For PostgreSQL, add an env block to any of the above:
```json
{
"mcpServers": {
"docs": {
"command": "gnosis-mcp",
"args": ["serve"],
"env": {
"GNOSIS_MCP_DATABASE_URL": "postgresql://user:pass@localhost:5432/mydb"
}
}
}
}
```
## Optional: Enable Write Mode
By default, only read tools (search, get, related) are enabled. To let your AI agent create, update, and delete docs:
```json
{
"mcpServers": {
"docs": {
"command": "gnosis-mcp",
"args": ["serve"],
"env": {
"GNOSIS_MCP_WRITABLE": "true"
}
}
}
}
```
## Optional: Add Semantic Search
Keyword search works immediately. For semantic search (finding docs by meaning, not just keywords):
### SQLite (local ONNX — no API key needed)
1. Install with embeddings: `pip install gnosis-mcp[embeddings]`
2. Ingest with embeddings: `gnosis-mcp ingest ./docs/ --embed` (downloads 23MB model on first run)
3. Search with hybrid mode: `gnosis-mcp search "how does billing work" --embed`
Or embed existing chunks: `gnosis-mcp embed` (auto-detects local provider)
### PostgreSQL (remote providers)
1. Install with PostgreSQL: `pip install gnosis-mcp[postgres]`
2. Enable pgvector: `CREATE EXTENSION IF NOT EXISTS vector;`
3. Backfill embeddings: `gnosis-mcp embed --provider openai` (or `--provider ollama` for local Ollama)
4. Search with `--embed` flag: `gnosis-mcp search "how does billing work" --embed`
## Optional: Custom Search Function (PostgreSQL)

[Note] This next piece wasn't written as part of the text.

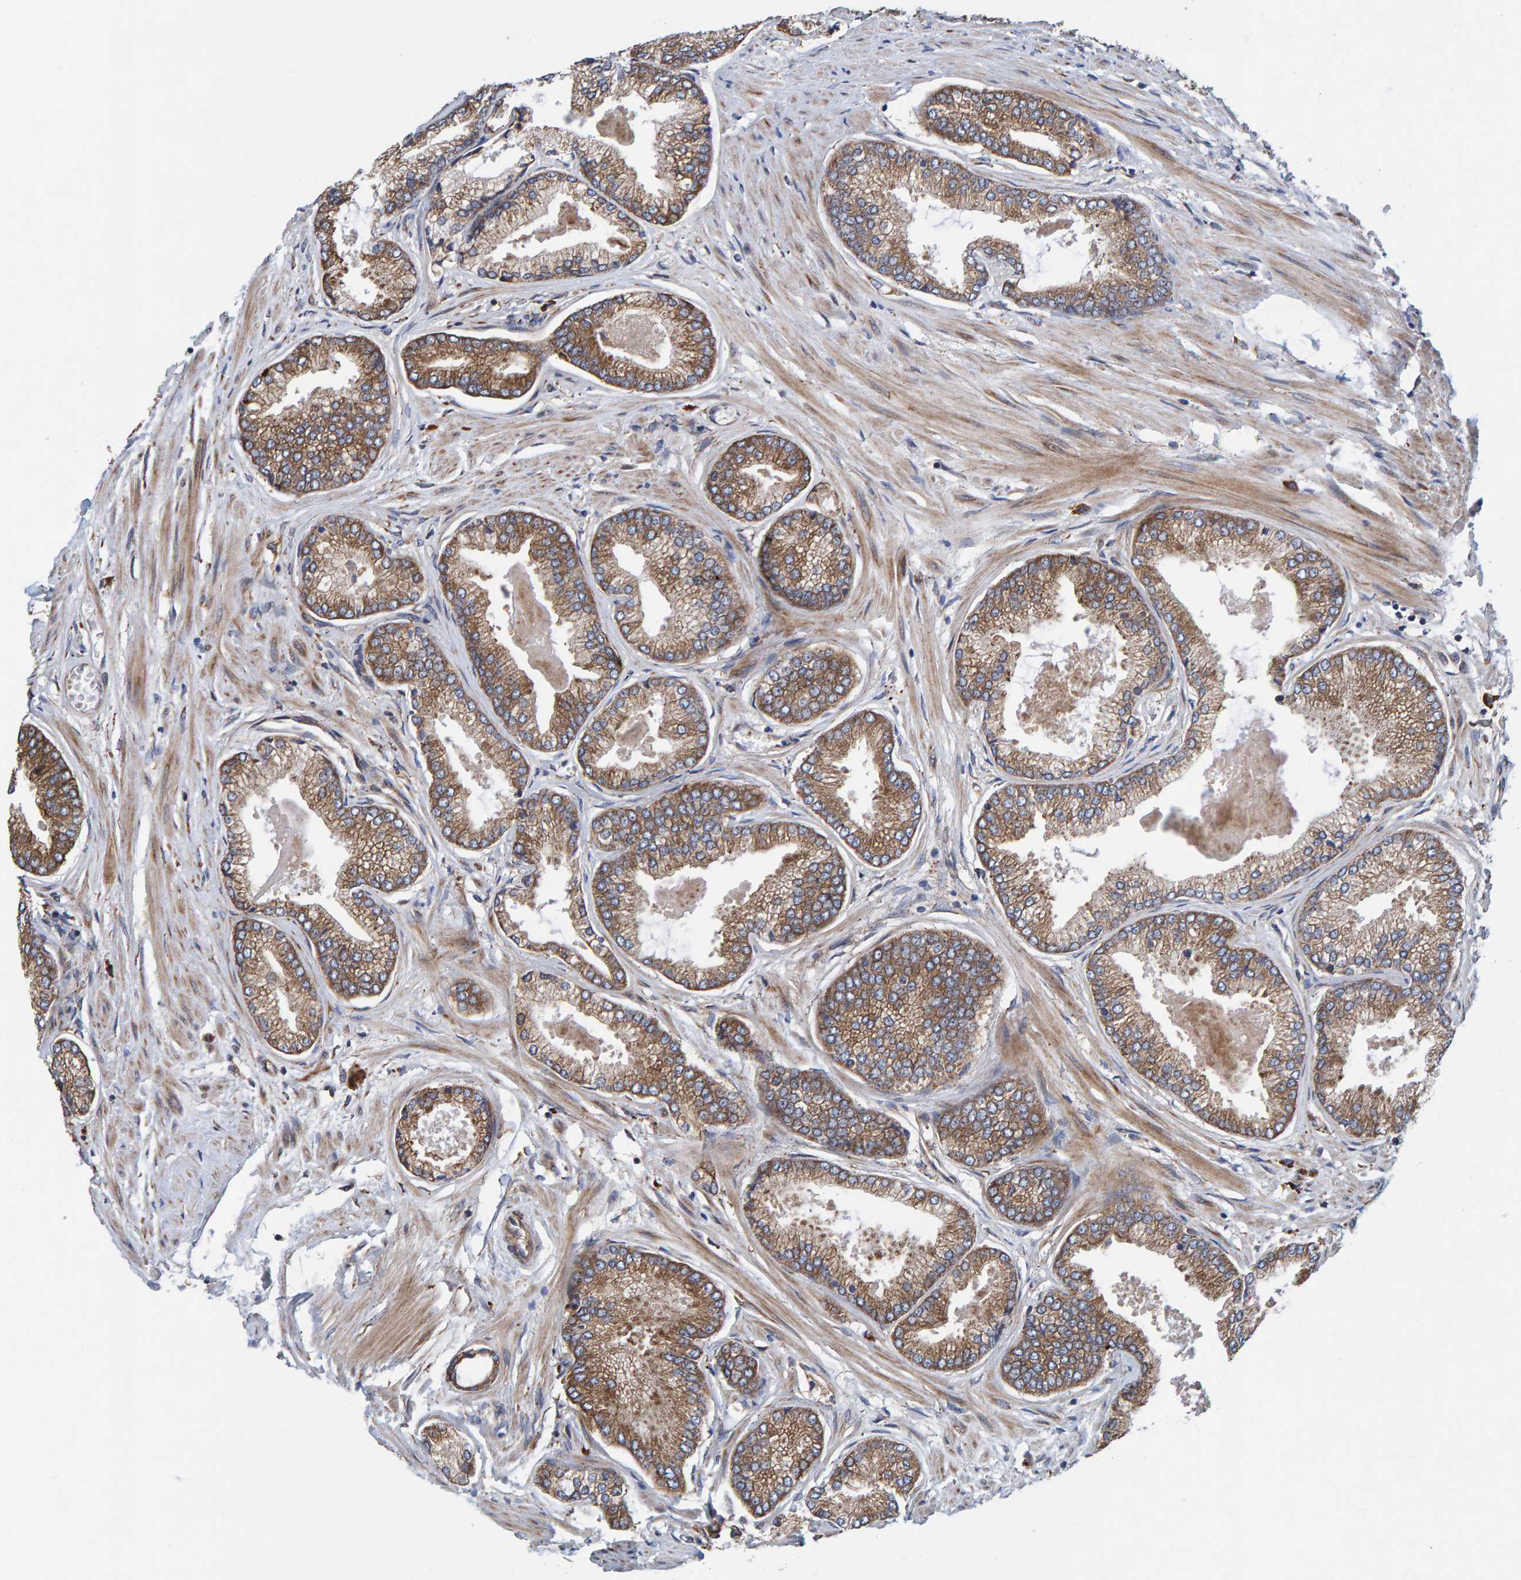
{"staining": {"intensity": "moderate", "quantity": ">75%", "location": "cytoplasmic/membranous"}, "tissue": "prostate cancer", "cell_type": "Tumor cells", "image_type": "cancer", "snomed": [{"axis": "morphology", "description": "Adenocarcinoma, High grade"}, {"axis": "topography", "description": "Prostate"}], "caption": "Protein staining by IHC displays moderate cytoplasmic/membranous staining in about >75% of tumor cells in prostate cancer.", "gene": "KIAA0753", "patient": {"sex": "male", "age": 61}}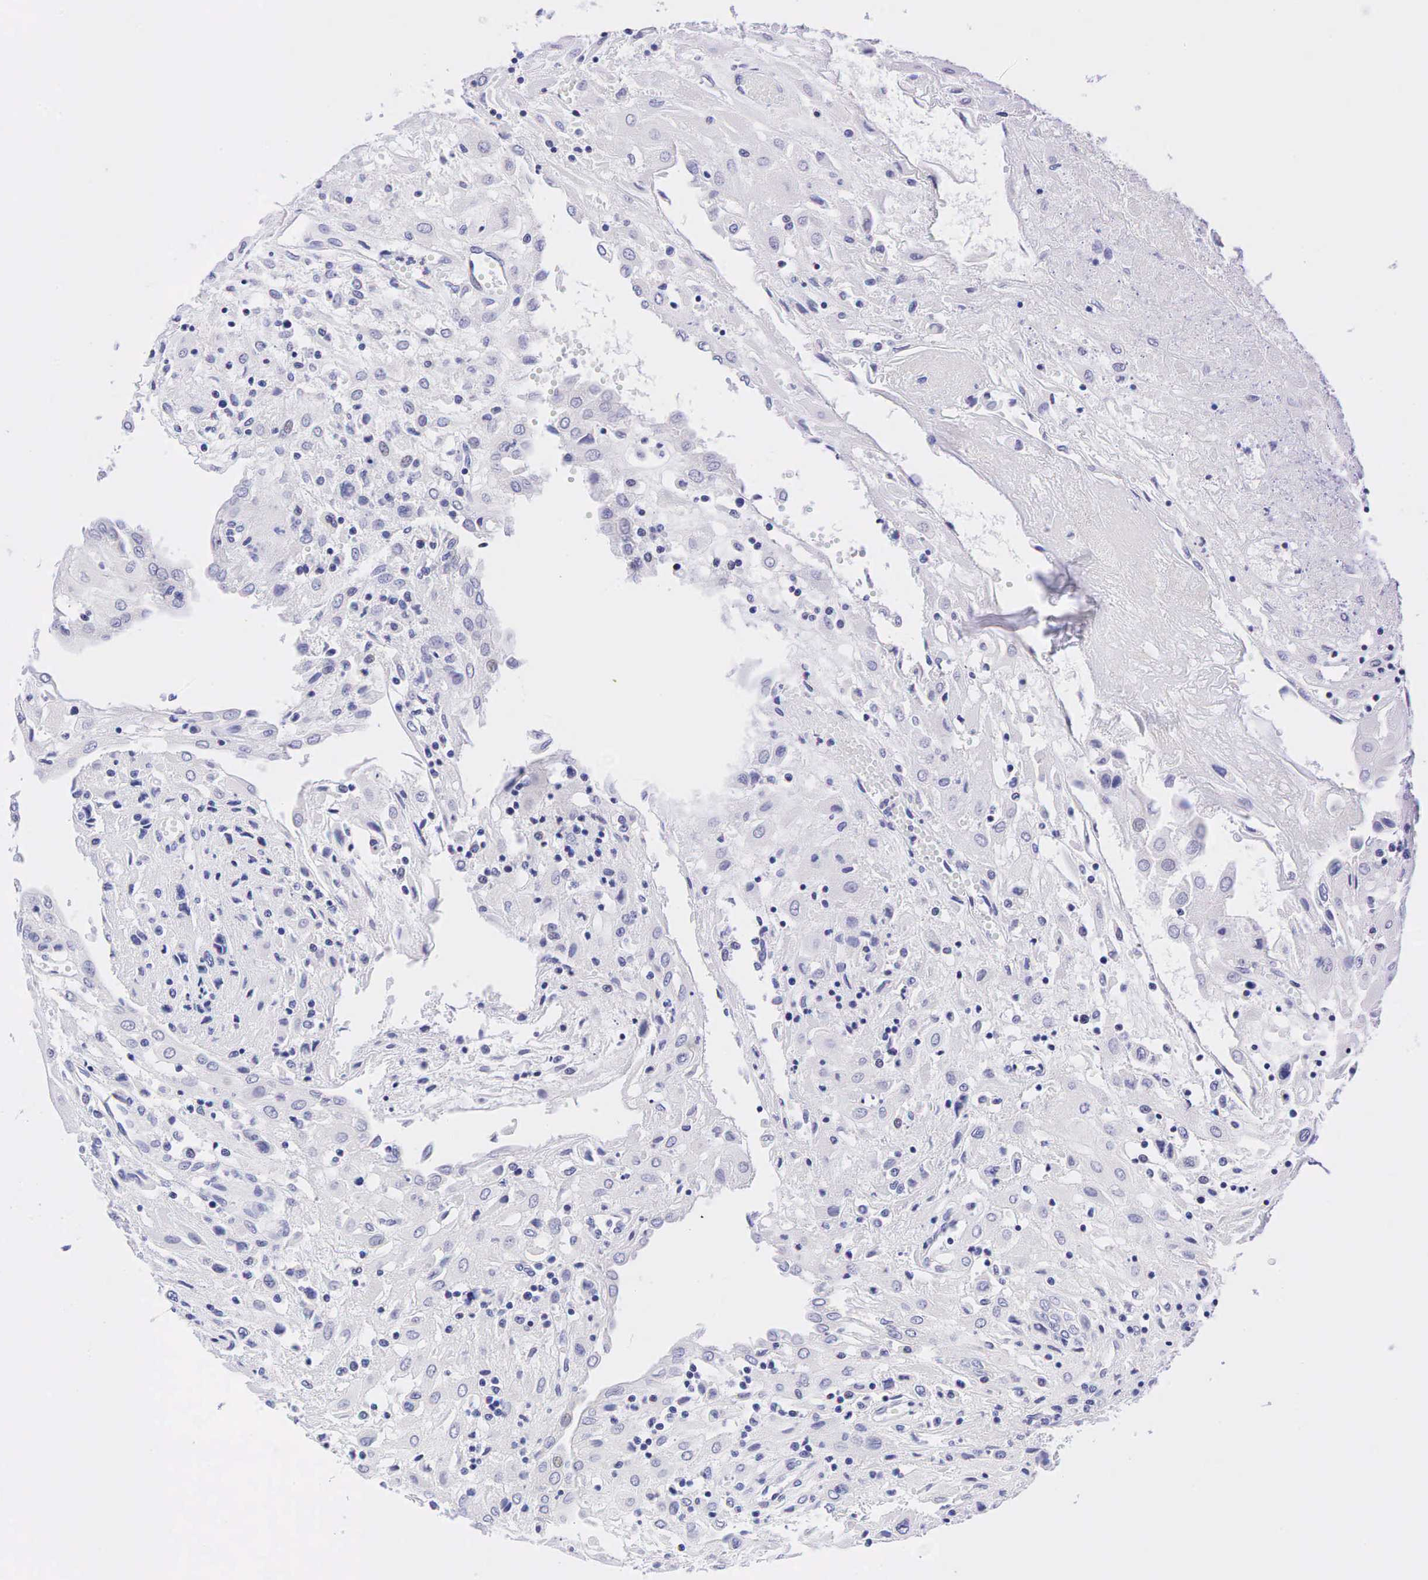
{"staining": {"intensity": "negative", "quantity": "none", "location": "none"}, "tissue": "placenta", "cell_type": "Decidual cells", "image_type": "normal", "snomed": [{"axis": "morphology", "description": "Normal tissue, NOS"}, {"axis": "topography", "description": "Placenta"}], "caption": "DAB immunohistochemical staining of unremarkable human placenta reveals no significant staining in decidual cells. Nuclei are stained in blue.", "gene": "AR", "patient": {"sex": "female", "age": 40}}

If you have a PostgreSQL function for hybrid semantic+keyword search:
```json
{
"env": {
"GNOSIS_MCP_DATABASE_URL": "postgresql://...",
"GNOSIS_MCP_SEARCH_FUNCTION": "my_schema.my_search_function"
}
}
```
Your function must accept `(p_query_text text, p_categories text[], p_limit integer)` and return `(file_path, title, content, category, combined_score)`.